Il s’agit, d’une part, de preuves en relation avec l’usage de la marque et, d’autre part, d’une preuve en relation avec la perception de la marque. La recourante estime qu’elle prouve ainsi un usage de la marque pendant 100 ans sur l’ensemble du territoire suisse, à l’attention du cercle des médecins en Suisse qui, selon elle, est déterminant pour les produits revendiqués.

Usage sous forme divergente

Le signe «Schweizerische Ärztezeitung», déposé ici en tant que marque verbale, a été le plus souvent utilisé en combinaison avec les lettres «SÄZ» mises en évidence graphiquement. L’IPI, suivant une approche formaliste, avait rejeté ces moyens de preuves.

Pour le TAF, il faut admettre qu’une marque ne peut en principe pas être utilisée sans une certaine présentation graphique.
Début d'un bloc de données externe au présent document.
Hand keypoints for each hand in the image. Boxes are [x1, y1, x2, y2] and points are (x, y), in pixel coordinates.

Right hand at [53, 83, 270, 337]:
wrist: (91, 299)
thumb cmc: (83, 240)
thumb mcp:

Dès lors, on ne peut reprocher à la recourante ni l’adjonction de couleurs à la marque ni le fait que d’autres éléments figurent aussi sur la page de titre de la revue aux côtés de la marque.

Lieu de l’usage

La règle est que les moyens de preuve doivent couvrir un usage pour toute la Suisse. Toutefois, l’intensité ne doit pas nécessairement être la même dans toute la Suisse. Elle peut présenter des variations selon les régions linguistiques.
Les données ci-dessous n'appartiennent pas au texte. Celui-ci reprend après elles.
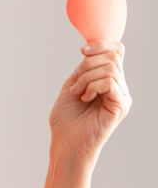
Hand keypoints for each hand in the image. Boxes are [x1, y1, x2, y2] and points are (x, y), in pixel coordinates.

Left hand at [50, 40, 131, 161]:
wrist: (65, 143)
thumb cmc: (66, 119)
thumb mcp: (73, 85)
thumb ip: (85, 68)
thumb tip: (92, 48)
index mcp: (109, 82)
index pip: (117, 52)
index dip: (101, 45)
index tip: (82, 51)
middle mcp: (119, 88)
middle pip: (113, 57)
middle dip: (88, 64)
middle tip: (74, 85)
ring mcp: (122, 97)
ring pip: (110, 69)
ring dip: (86, 78)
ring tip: (77, 93)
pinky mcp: (120, 106)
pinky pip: (110, 82)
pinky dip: (92, 86)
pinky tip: (84, 97)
Là aussi, l’approche trop formaliste de l’IPI, qui avait considéré que les moyens de preuves ne portaient pas sur un usage couvrant toute la Suisse, n’est pas validée par le TAF.

Certes, en règle générale, il faut poser des exigences élevées pour admettre l’imposition d’une marque verbale déposée dans une langue nationale, mais utilisée dans différentes régions linguistiques en traduction, afin que son imposition dans cette langue paraisse crédible dans toutes les régions linguistiques. Toutefois, l’usage de la marque dans une autre langue nationale peut être pris en compte dans la mesure où il rend vraisemblable, par exemple grâce à une grande notoriété et à une similitude linguistique des signes, la reconnaissance de la marque aussi dans une autre région linguistique. L’utilisation de la marque dans une autre langue nationale, à la place du signe en cause, peut, dans de tels cas, suffire pour la région linguistique concernée.
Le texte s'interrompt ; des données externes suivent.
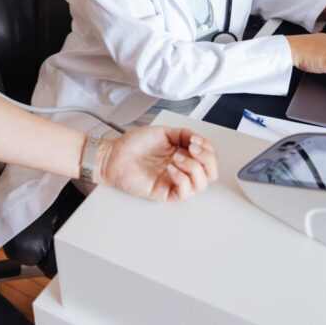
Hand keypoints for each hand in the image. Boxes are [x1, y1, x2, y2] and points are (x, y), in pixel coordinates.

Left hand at [96, 127, 218, 201]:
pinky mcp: (166, 193)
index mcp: (185, 155)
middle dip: (207, 159)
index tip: (196, 140)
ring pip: (201, 184)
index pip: (210, 157)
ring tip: (176, 158)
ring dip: (193, 167)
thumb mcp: (164, 132)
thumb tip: (199, 140)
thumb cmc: (134, 145)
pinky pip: (185, 192)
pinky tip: (170, 168)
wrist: (114, 155)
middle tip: (193, 149)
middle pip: (212, 174)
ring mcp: (175, 182)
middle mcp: (183, 170)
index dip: (209, 148)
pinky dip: (181, 178)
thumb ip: (184, 134)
En l’espèce, le TAF retient que la revue paraît depuis 1920 de manière hebdomadaire dans des éditions séparées en allemand et en français. Compte tenu du fait que la revue en question est le journal de l’association de la recourante, que celle-ci a des membres dans toute la Suisse et que des médecins italophones ou romanches reçoivent également la revue litigieuse en raison de leur affiliation, le TAF en conclut que ceux-ci peuvent choisir entre les deux versions disponibles et que la revue paraît dans tout le pays. Selon la langue d’édition, le titre principal est «Schweizerische Ärztezeitung» ou «Bulletin des médecins suisses». Cependant, toutes les éditions comportent également les traductions du titre principal dans les autres langues nationales, bien qu’en caractères plus petits.

Pour le TAF, la recourante démontre ainsi de manière crédible qu’elle édite depuis 1920 un journal hebdomadaire paraissant dans toute la Suisse, sur la couverture duquel la marque verbale litigieuse – indépendamment de la langue d’édition – est clairement et distinctement identifiable et perceptible en tant que telle.

Perception du signe

La perception du signe en tant que marque doit être rendue vraisemblable pour l’ensemble des milieux concernés. Or la recourante est partie, à tort, du principe que les milieux concernés se réduisaient aux médecins. Les moyens de preuves qu’elle a fournis n’englobent pas le cercle du public des consommateurs moyens. Par conséquent, le TAF conclut que la recourante n’a pas rendu vraisemblable l’imposition de son signe et rejette le recours.